Exercises to complete |
(1) List every song title named in the article on Jessica Simpson's "Where You Are" that appears below.
(2) Pick up the article on Jessica Simpson's song "Where You Are," shown below, at the point where it ends and keep writing it.
─── Quoted passage
"Where You Are" is a song by American recording artist Jessica Simpson from her debut studio album Sweet Kisses. The single was released after strong commercial interest in her first single "I Wanna Love You Forever". Written by Louis Biancaniello, Sam Watters, A. Stamatopoulou, Nick Lachey and produced by Louis Biancaniello, Sam Watters, the song (which is a collaboration with Nick Lachey) was released as Simpson's second single on February 21, 2000, by Columbia. The song reached number 62 on the US Billboard, becoming Simpson's third Hot 100 chart entry. The single is most known for being the first single that Simpson professionally recorded with Lachey. (The couple recorded several other duets, including, "A Whole New World" and "Baby, It's Cold Outside".)

Background
Simpson developed and nurtured her talent in her local Baptist church, where her father worked as the congregation's youth minister. At age twelve, she unsuccessfully auditioned for The Mickey Mouse Club. While attending a church camp, at the age of 13, Simpson sang Whitney Houston's "I Will Always Love You" and an arrangement of "Amazing Grace". One of the camp's visitors was launching a Gospel music record label and saw great promise and profits in her voice. While attending J. J. Pearce High School, Simpson signed to Proclaim Records, a minor Gospel music record label. She recorded an album, Jessica, but Proclaim went bankrupt and the album was never released except for a small pressing funded by her grandmother. This small pressing gained her minor attention which led her to performing at concerts with other gospel legendary acts such as Kirk Franklin, God's Property, and CeCe Winans. When she was sixteen years old, Columbia Records executive Tommy Mottola heard Jessica, he was impressed with Simpson’s musical talent and skill. Mottola instantly thought Simpson sounded like Mariah Carey. Simpson was immediately signed to the label. She dropped out of high school but later earned her GED.
──────
─── Rows
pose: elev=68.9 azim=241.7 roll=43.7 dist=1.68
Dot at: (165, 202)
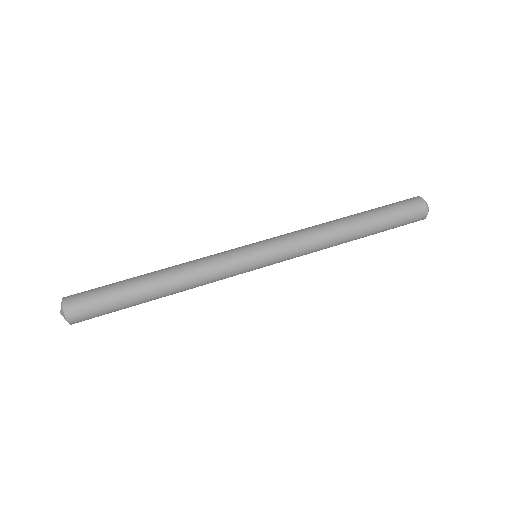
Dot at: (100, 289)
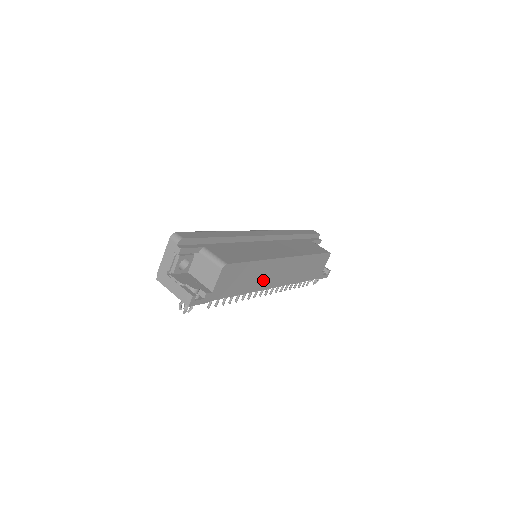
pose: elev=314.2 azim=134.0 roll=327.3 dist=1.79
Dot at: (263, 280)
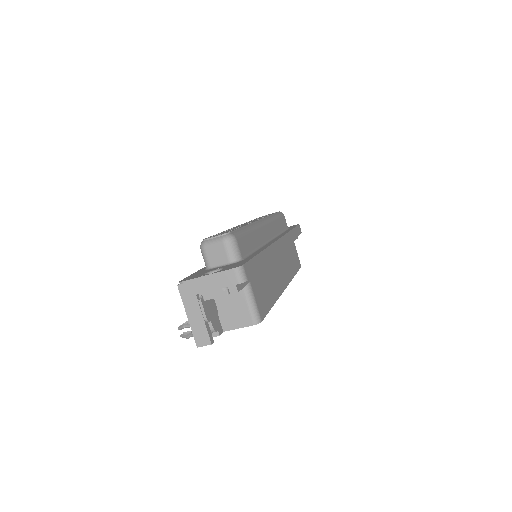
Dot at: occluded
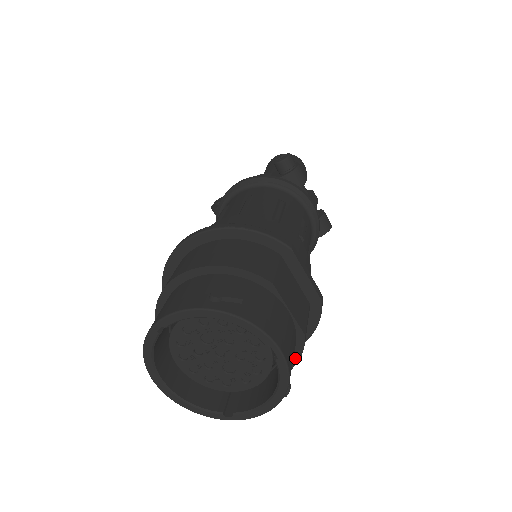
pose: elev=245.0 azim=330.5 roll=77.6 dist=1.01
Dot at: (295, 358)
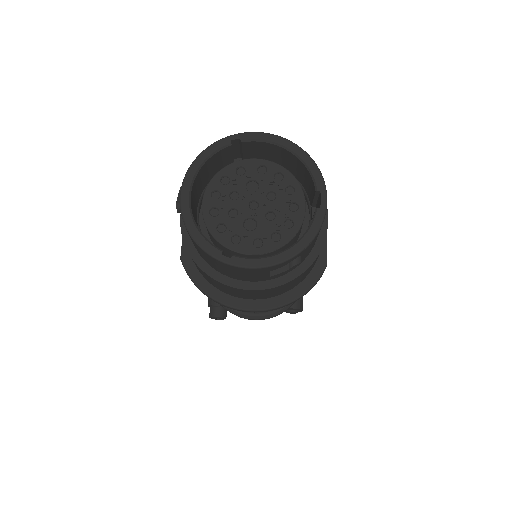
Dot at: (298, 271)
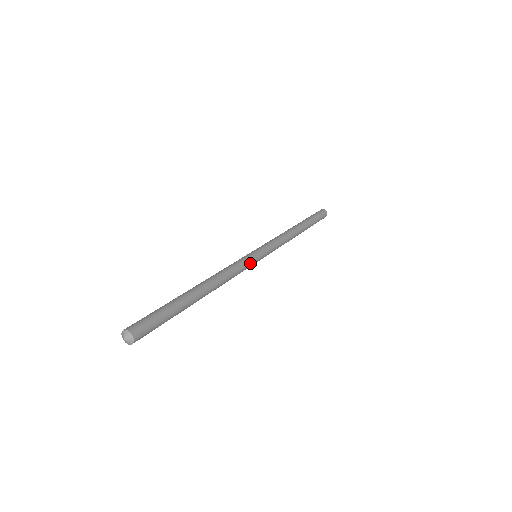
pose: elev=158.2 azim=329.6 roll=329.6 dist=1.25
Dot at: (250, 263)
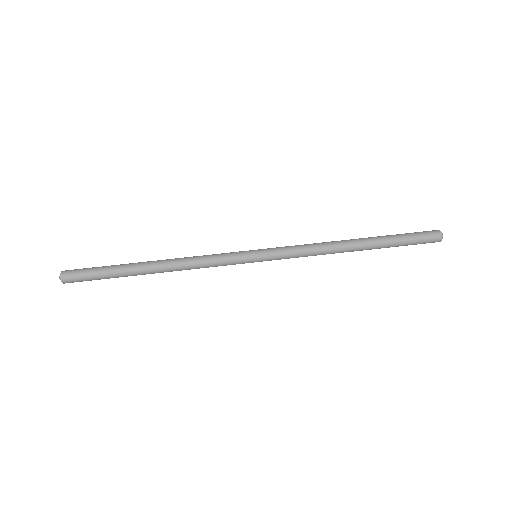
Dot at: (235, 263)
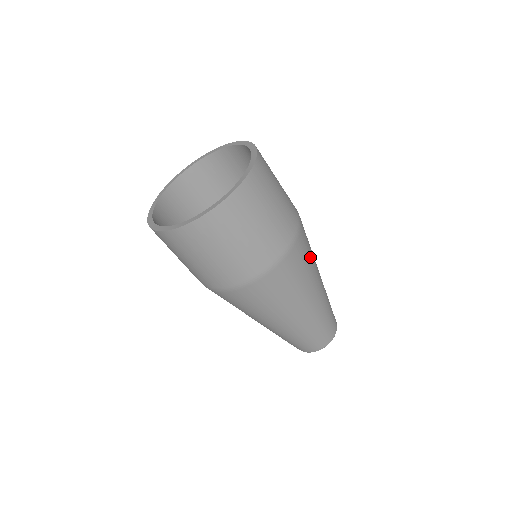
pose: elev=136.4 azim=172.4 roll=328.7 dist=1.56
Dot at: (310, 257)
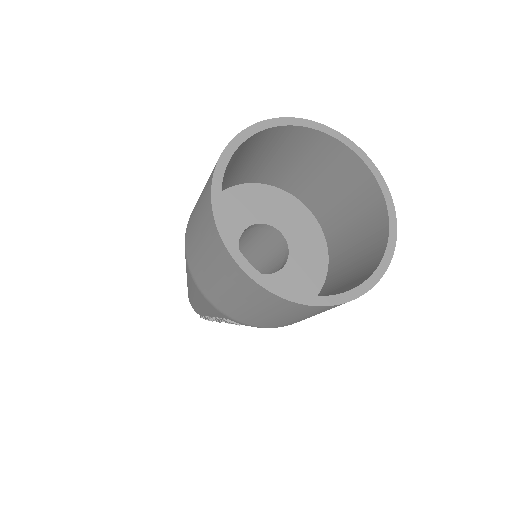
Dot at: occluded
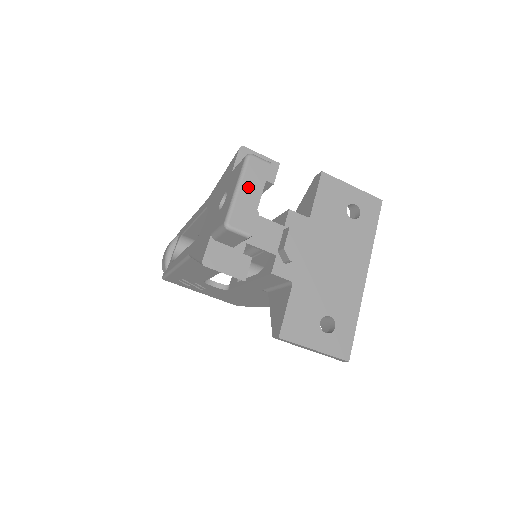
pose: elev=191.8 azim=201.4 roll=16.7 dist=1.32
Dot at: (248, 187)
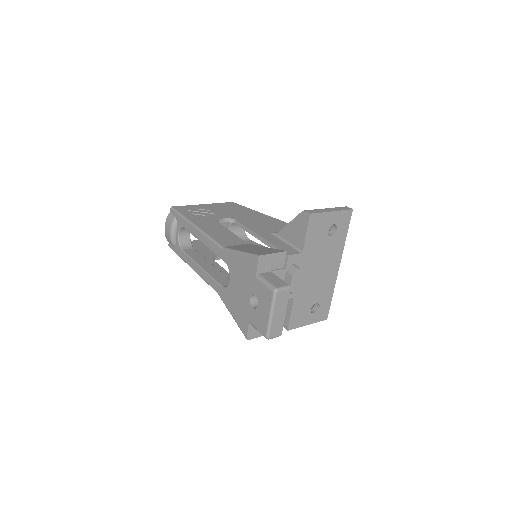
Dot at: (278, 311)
──────
Answers per task |
(1)
"Where You Are"
"I Wanna Love You Forever"
"A Whole New World"
"Baby, It's Cold Outside"
"I Will Always Love You"
"Amazing Grace"

(2)
Due to the mainstream success of teen pop artist Britney Spears and Christina Aguilera, the label felt Simpson's debut album would perform just as well as, if not better than, Spears' and Aguilera's. Simpson immediately began working with producers such as Louis Biancaniello, Robbie Nevil, Evan Rogers and Cory Rooney. Biancaniello worked with Simpson on three of the album's eleven tracks, including "I Wanna Love You Forever", "Where You Are", and "Heart of Innocence". Simpson also met up with her then-boyfriend Nick Lachey, who already had a growing fanbase due to his work with boy-band 98 Degrees. Together, the couple recorded a duet, titled "Where You Are".

Writing and production 
"Where You Are" was written by Sam Watters and Louis Biancaniello (the two also produced the album) with the help of A. Stamatopoulou. "Where You Are" is a classic pop ballad that talks about love, similar to other songs of the era in which it was released as a single, as "Walk Me Home" by Mandy Moore and "I Turn to You" by Christina Aguilera. It was composed in the key of G major and has a tempo of 76 beats per minute. Simpson's vocal range extends from F3 to D5. The lyrics of "Where You Are" is constructed in verse–chorus form and is centered on the first love. "Where You Are" is a sweet, graceful melancholy ballad built mainly based on a piano melody.

Chart performance
"Where You Are" failed to reach the top 50 on the US Billboard Hot 100, peaking at number 62. However, the song did become a relative Adult Contemporary hit. The song failed to chart on Hot Dance Music/Club Play chart but became a hit on the Hot Dance Music/Maxi-Singles Sales chart, reaching number four. Billboard magazine explained this contradiction by pointing out that the physical single included a previously unreleased remix of "I Wanna Love You Forever", which may have benefited sales. The single went on to sell around 100,000 copies within the United States alone. Internationally, the song was only released in Canada.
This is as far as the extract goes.